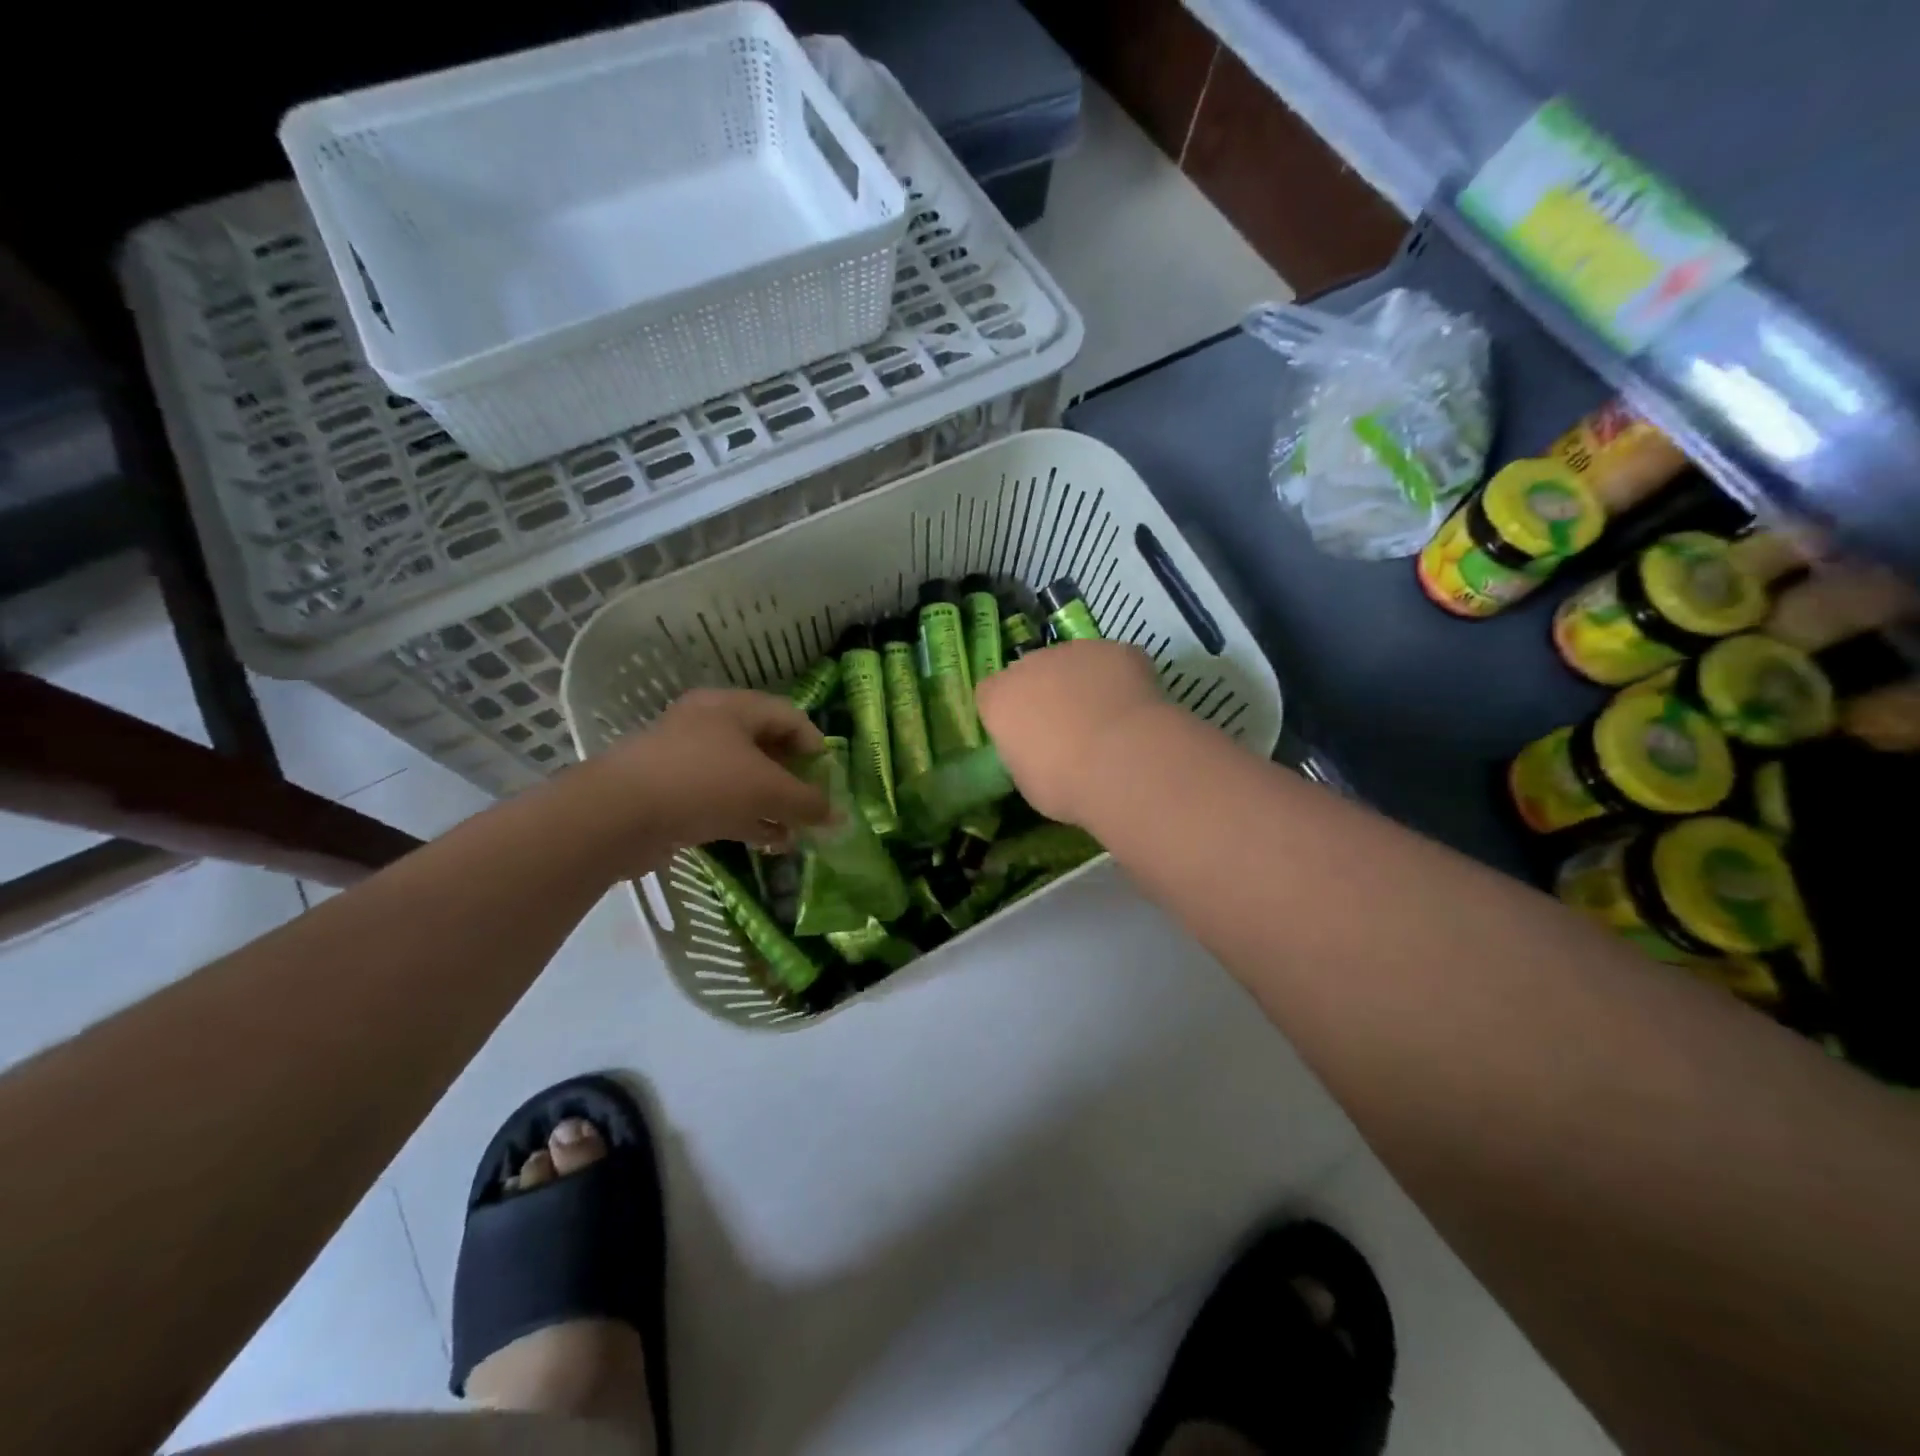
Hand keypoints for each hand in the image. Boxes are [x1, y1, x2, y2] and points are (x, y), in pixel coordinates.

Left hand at [579, 689, 831, 852]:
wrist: (617, 816)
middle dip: (794, 779)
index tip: (829, 778)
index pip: (788, 715)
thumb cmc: (703, 784)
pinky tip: (768, 843)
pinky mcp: (671, 792)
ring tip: (796, 832)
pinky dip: (746, 817)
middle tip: (813, 806)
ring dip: (772, 803)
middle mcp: (708, 725)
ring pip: (742, 777)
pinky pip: (720, 799)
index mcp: (732, 707)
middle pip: (765, 746)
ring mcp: (686, 759)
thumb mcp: (767, 791)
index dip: (815, 745)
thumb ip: (808, 803)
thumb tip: (838, 818)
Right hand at [975, 640, 1165, 824]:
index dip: (1009, 713)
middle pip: (1033, 673)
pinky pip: (1115, 663)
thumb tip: (1039, 753)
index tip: (1024, 736)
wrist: (1122, 761)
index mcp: (999, 698)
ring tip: (1107, 720)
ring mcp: (1076, 651)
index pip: (991, 694)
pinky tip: (1135, 710)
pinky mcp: (1118, 649)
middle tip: (1068, 729)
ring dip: (1084, 684)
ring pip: (1075, 663)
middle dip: (1046, 693)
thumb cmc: (1064, 783)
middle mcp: (1031, 664)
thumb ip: (1025, 754)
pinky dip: (1121, 680)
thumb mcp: (1028, 781)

▶ _Task statement_:
If a line in the data above holds the string "index", copy it.

▶ _Answer box_:
index tip: (829, 778)
index pip: (788, 715)
index mcp: (732, 707)
index dip: (815, 745)
index dip: (1009, 713)
index tip: (1024, 736)
index mcp: (999, 698)
index pip: (991, 694)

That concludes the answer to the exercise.